"A rock, you say, in the middle o' the Atlantic? Why isn't it known and charted?"

"Because it's awash an' visible only at the fall o' the spring tides."

"How is it that no one else saw it but you?"

"I was the only man aloft. She was a hemp-rigged old ballyhoo out o' Quebec, an' gear was chafin' through all the time. I was passin' a new seizin' on the collar o' the foretopmast stay, when I squinted ahead through the fog, and there it was black an' shiny, an' murderous, about forty feet long, I should judge, and five feet or so out o' water, right dead under the bow. I could see the lift o' the water where the current pushed ag'in' it, and the swirl on t'other side, showin' it was no derelict, bottom up. No, it was a rock. 'Starboard!' I yells to the felly at the wheel. 'Starboard! Hard up!' Well, the skipper was below, an' the second mate, who had the deck, was mixin' paint under the fo'c'sle; so the wheel went up an' the old wagon payed off 'fore the wind. Then I lost it myself in the fog, an', as I couldn't point out anything to the skipper when he come up, I was called down an' damned for a fool. But I saw it, just the same, a big rock halfway across, and squarely between the lane routes!"

"How do you know that?"

"The skipper wasn't above givin' me the ship's position—forty-seven north; thirty-seven twenty west. That's between the lanes, an' I'll bet the Narconic is at the base o' that rock, to say nothin' o' the Pacific, the President, and t'others."

The wabbly little West Street horse car had reached the White Star dock by this and the two men stepped off. Steamship sailors, I knew. I had never seen them before, and have never seen them since; but their conversation produced a marked impression upon me, and I could not shake off a feeling—not of itself a remembrance, however—that I had heard something of the kind before. A submerged rock in mid-Atlantic. But it was incredible, and at last I put it from my mind as a "galley yarn."

But next morning it was back, in company with another galley yarn, one I barely remembered as having heard ten years before from an old Confederate man-o'-war'sman who had sailed with Semmes in the Alabama.
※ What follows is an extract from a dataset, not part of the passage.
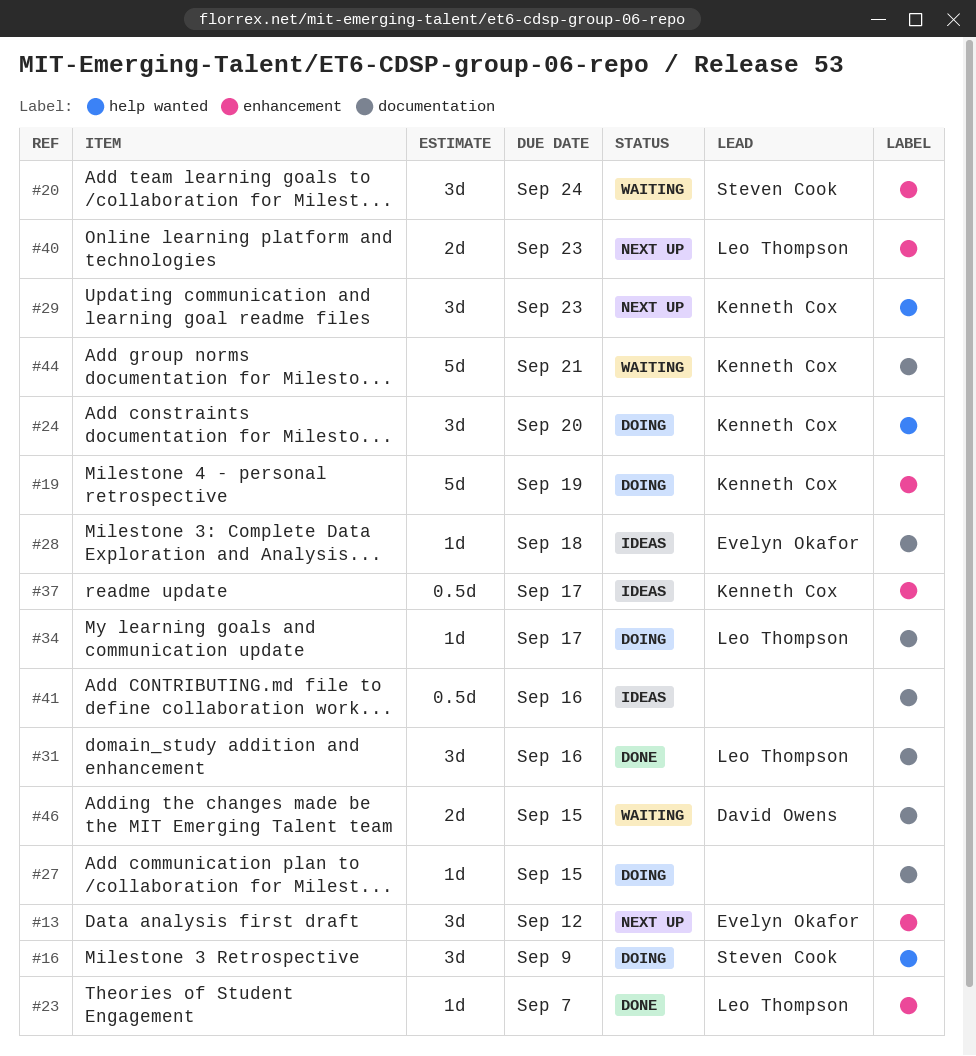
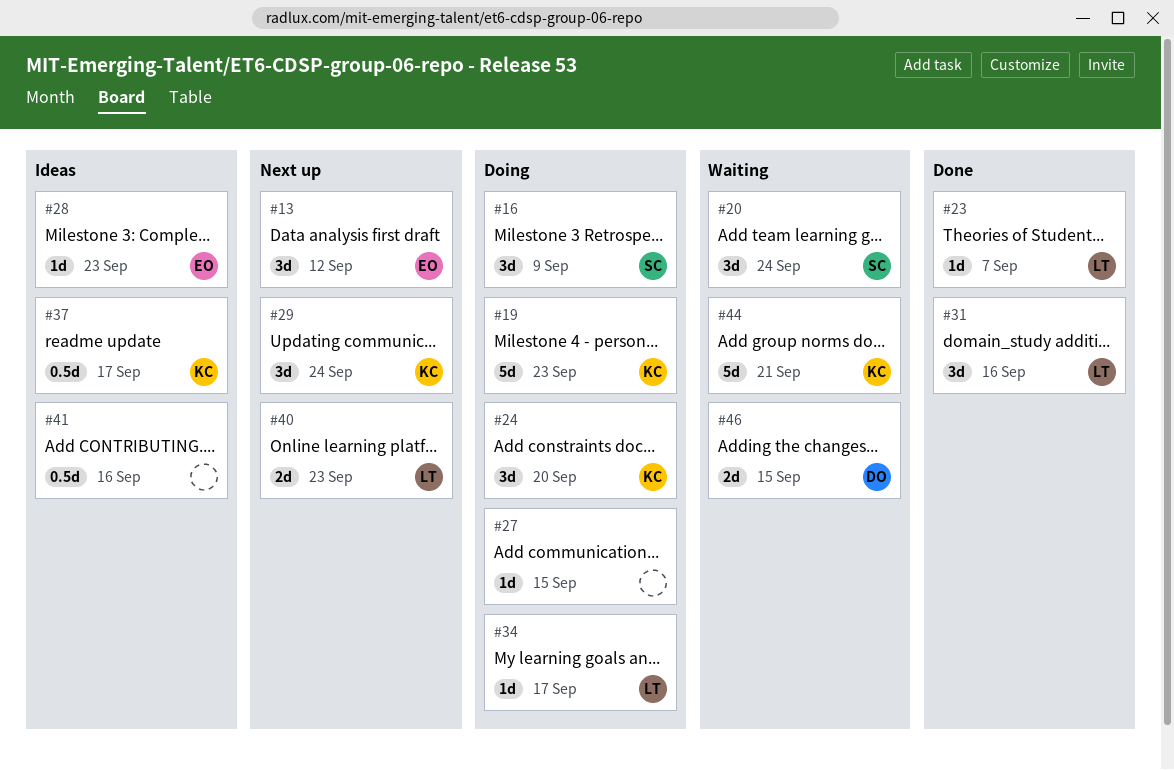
#19, due: Sep 19 -> Sep 23
#28, due: Sep 18 -> Sep 23
#29, due: Sep 23 -> Sep 24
The yarn pertained to the pursuit of a Northern merchant ship, and I give only the conclusion.

"We were gaining fast," he had said, "and hoped to bring her to before breakfast; for at daylight she was but three miles or so ahead, every sail drawing and every detail of spar, canvas, and hull showing clear in the morning light. And then, while we looked at her, she quickly settled under, not head first or stern first, as is usual, but on an even keel. They had no time to start a brace or a halyard; there was not time for her to answer to her wheel, if it had been shifted. She just went down as though something had hooked onto her keel and dragged her under. I never learned her name; but she must have been bound out of New York or Boston, for some French port in the Channel. We picked up one of her men, a Dago who couldn't tell her name, and only this much as to what happened. A ripping, crashing sound began forward and worked its way aft, ending at the stern, and we could only surmise that something—a submerged derelict, perhaps—had scraped the bottom out of her."

Memory is treacherous. In a few days I had forgotten this yarn with the other, and might never have recalled it had I not ascended to an upper floor in the lofty Flatiron Building, and looked out of a window at the loftier, but unfinished, tower of the Metropolitan Building across the park. It was a damp, dismal day of fog; but at my elevation I could see clear of it. I was above it, looking over an undulating sea of cloud bank from which the tower rose, massive and mighty, apparently floating on end, like an immense spar buoy at the turn of the tide. The rest of New York lay hidden beneath that silent gray ocean of fog.